Render the rows below as a two-column CSV, starting at the first one and ending at the line that contains "collection date as typed: 10-Feb-89", both included, with one CSV line per row. Use the headers field and value, and put each in its own quoted field with any line breaks replaced by spaces.

################

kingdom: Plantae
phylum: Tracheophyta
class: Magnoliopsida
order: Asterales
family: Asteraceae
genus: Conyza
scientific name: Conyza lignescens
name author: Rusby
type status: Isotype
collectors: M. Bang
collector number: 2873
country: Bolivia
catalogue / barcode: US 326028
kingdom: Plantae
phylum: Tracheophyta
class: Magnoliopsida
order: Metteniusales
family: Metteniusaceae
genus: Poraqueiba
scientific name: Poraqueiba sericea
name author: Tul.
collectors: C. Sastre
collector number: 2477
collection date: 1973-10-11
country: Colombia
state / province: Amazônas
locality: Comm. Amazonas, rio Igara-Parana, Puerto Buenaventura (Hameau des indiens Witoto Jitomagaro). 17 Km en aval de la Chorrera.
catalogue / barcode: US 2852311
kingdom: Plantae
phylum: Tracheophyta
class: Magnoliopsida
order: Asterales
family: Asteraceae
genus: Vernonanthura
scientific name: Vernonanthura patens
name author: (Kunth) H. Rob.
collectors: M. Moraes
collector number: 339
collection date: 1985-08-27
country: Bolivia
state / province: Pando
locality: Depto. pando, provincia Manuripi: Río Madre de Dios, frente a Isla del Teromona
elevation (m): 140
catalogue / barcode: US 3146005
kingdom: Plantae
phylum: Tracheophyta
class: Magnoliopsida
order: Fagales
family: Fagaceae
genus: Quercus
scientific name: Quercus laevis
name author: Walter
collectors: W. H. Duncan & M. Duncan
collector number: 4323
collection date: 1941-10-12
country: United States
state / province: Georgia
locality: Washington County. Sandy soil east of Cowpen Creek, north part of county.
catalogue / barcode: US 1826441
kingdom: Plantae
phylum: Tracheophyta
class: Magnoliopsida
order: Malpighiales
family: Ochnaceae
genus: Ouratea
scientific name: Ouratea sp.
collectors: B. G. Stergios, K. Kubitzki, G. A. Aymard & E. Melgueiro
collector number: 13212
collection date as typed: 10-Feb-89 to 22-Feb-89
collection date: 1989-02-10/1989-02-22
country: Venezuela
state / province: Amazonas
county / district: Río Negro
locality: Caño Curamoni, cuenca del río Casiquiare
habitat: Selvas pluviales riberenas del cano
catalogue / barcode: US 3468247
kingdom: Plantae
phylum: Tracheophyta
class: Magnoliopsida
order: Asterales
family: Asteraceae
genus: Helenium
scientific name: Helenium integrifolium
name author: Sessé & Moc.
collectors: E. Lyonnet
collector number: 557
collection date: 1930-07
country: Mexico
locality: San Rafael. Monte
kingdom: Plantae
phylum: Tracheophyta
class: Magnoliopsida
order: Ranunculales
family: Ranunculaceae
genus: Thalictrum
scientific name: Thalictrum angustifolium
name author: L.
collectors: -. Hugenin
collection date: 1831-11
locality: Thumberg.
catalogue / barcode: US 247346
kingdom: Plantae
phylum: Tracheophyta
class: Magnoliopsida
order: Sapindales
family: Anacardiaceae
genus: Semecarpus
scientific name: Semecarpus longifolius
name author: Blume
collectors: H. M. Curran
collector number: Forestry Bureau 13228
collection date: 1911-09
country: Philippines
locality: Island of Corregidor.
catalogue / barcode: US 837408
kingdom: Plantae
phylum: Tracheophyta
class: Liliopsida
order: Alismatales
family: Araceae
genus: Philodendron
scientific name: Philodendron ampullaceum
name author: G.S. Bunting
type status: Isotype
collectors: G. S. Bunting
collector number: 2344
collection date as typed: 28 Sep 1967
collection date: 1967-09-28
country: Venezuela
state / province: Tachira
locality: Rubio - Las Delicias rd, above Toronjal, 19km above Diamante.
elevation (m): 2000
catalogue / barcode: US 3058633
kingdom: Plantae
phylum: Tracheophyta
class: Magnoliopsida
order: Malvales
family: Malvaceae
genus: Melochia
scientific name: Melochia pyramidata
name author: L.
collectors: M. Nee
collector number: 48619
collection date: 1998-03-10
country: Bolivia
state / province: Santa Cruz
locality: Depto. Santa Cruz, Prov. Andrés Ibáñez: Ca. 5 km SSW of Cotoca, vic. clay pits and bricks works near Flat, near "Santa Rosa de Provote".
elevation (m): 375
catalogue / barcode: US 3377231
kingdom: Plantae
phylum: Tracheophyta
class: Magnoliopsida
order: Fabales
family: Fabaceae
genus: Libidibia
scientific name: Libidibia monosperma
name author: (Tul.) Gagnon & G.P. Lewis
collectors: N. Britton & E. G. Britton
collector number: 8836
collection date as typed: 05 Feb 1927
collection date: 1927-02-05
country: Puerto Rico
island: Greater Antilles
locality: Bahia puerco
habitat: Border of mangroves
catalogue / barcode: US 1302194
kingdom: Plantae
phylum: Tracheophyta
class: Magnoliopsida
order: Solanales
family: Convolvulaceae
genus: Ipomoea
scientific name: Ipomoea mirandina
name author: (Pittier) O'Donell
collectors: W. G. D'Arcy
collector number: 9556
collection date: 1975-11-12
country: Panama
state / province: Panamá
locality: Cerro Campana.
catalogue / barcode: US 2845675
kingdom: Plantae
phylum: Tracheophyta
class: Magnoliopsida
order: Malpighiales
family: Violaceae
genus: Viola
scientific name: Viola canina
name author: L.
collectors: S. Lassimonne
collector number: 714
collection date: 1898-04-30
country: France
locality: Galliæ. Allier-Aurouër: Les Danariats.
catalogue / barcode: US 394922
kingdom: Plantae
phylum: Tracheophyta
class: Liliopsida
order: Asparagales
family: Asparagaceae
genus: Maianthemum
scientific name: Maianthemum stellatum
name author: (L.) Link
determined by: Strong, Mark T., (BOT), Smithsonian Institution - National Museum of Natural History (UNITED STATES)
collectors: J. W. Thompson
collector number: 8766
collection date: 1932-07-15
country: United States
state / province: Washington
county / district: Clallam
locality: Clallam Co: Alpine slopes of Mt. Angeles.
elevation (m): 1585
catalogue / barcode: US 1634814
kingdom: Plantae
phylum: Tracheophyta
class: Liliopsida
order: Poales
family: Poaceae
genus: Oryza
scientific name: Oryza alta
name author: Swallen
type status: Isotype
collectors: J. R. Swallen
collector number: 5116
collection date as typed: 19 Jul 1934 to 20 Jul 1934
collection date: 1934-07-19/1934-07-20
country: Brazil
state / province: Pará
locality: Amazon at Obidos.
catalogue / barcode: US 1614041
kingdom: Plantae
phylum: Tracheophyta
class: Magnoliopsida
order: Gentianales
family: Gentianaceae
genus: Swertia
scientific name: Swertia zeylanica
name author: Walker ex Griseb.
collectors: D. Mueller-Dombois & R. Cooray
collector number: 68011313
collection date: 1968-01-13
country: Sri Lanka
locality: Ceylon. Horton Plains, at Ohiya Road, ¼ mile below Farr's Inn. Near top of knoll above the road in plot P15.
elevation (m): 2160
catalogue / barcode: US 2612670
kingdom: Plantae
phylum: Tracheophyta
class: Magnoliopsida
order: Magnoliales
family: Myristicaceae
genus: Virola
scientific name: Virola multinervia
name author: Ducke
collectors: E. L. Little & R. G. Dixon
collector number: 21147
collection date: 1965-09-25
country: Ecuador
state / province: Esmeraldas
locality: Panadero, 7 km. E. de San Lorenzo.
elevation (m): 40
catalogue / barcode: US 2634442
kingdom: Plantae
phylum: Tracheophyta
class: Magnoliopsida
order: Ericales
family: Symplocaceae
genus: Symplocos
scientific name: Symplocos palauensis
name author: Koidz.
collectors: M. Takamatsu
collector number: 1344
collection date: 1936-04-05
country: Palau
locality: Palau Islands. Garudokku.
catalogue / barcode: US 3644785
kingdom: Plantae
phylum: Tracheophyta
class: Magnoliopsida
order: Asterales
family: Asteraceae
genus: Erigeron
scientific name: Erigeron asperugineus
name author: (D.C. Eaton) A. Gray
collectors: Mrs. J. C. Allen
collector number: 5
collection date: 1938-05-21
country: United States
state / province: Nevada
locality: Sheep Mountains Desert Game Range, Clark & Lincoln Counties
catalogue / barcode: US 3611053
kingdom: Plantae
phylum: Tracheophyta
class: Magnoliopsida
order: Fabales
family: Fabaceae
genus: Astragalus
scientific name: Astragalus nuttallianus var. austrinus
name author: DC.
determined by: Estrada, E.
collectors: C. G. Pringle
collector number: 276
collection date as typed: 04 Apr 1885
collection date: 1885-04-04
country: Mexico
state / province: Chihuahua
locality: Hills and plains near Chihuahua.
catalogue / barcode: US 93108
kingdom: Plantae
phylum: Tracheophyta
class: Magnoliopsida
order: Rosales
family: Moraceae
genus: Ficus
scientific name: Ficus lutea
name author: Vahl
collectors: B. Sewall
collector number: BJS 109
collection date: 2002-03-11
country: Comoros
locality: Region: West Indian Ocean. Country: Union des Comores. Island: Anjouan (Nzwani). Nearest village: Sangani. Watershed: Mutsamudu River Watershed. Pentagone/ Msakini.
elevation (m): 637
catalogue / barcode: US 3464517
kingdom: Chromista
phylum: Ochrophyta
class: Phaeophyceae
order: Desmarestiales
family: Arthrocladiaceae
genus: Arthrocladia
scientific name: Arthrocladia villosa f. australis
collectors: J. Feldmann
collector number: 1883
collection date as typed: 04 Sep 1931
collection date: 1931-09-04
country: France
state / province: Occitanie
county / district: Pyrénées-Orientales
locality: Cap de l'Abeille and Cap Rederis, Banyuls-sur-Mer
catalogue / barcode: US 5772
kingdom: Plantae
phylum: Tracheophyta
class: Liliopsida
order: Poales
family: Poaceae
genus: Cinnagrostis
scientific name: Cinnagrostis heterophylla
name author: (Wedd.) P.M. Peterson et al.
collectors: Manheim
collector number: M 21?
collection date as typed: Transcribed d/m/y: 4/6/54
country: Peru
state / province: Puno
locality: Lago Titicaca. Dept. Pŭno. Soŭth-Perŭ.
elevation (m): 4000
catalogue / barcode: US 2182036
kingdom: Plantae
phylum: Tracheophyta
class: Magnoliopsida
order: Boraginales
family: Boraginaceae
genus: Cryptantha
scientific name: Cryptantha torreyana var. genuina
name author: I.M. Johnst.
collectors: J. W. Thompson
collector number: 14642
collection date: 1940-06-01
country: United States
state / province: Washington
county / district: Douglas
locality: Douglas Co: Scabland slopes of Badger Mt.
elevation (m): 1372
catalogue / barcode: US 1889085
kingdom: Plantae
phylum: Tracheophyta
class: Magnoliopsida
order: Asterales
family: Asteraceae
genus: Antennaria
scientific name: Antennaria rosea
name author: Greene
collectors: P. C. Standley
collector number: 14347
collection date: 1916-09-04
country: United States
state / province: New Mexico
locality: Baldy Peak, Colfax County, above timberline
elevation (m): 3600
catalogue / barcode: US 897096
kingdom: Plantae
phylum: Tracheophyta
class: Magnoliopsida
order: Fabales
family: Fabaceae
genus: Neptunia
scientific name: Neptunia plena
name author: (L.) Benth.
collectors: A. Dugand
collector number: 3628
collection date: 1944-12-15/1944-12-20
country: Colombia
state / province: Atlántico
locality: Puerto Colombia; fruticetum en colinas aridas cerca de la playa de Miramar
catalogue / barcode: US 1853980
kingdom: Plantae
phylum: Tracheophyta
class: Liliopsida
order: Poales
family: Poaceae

################

### Output for this exercise
field,value
"kingdom:","Plantae"
"phylum:","Tracheophyta"
"class:","Magnoliopsida"
"order:","Asterales"
"family:","Asteraceae"
"genus:","Conyza"
"scientific name:","Conyza lignescens"
"name author:","Rusby"
"type status:","Isotype"
"collectors:","M. Bang"
"collector number:","2873"
"country:","Bolivia"
"catalogue / barcode:","US 326028"
"kingdom:","Plantae"
"phylum:","Tracheophyta"
"class:","Magnoliopsida"
"order:","Metteniusales"
"family:","Metteniusaceae"
"genus:","Poraqueiba"
"scientific name:","Poraqueiba sericea"
"name author:","Tul."
"collectors:","C. Sastre"
"collector number:","2477"
"collection date:","1973-10-11"
"country:","Colombia"
"state / province:","Amazônas"
"locality:","Comm. Amazonas, rio Igara-Parana, Puerto Buenaventura (Hameau des indiens Witoto Jitomagaro). 17 Km en aval de la Chorrera."
"catalogue / barcode:","US 2852311"
"kingdom:","Plantae"
"phylum:","Tracheophyta"
"class:","Magnoliopsida"
"order:","Asterales"
"family:","Asteraceae"
"genus:","Vernonanthura"
"scientific name:","Vernonanthura patens"
"name author:","(Kunth) H. Rob."
"collectors:","M. Moraes"
"collector number:","339"
"collection date:","1985-08-27"
"country:","Bolivia"
"state / province:","Pando"
"locality:","Depto. pando, provincia Manuripi: Río Madre de Dios, frente a Isla del Teromona"
"elevation (m):","140"
"catalogue / barcode:","US 3146005"
"kingdom:","Plantae"
"phylum:","Tracheophyta"
"class:","Magnoliopsida"
"order:","Fagales"
"family:","Fagaceae"
"genus:","Quercus"
"scientific name:","Quercus laevis"
"name author:","Walter"
"collectors:","W. H. Duncan & M. Duncan"
"collector number:","4323"
"collection date:","1941-10-12"
"country:","United States"
"state / province:","Georgia"
"locality:","Washington County. Sandy soil east of Cowpen Creek, north part of county."
"catalogue / barcode:","US 1826441"
"kingdom:","Plantae"
"phylum:","Tracheophyta"
"class:","Magnoliopsida"
"order:","Malpighiales"
"family:","Ochnaceae"
"genus:","Ouratea"
"scientific name:","Ouratea sp."
"collectors:","B. G. Stergios, K. Kubitzki, G. A. Aymard & E. Melgueiro"
"collector number:","13212"
"collection date as typed:","10-Feb-89 to 22-Feb-89"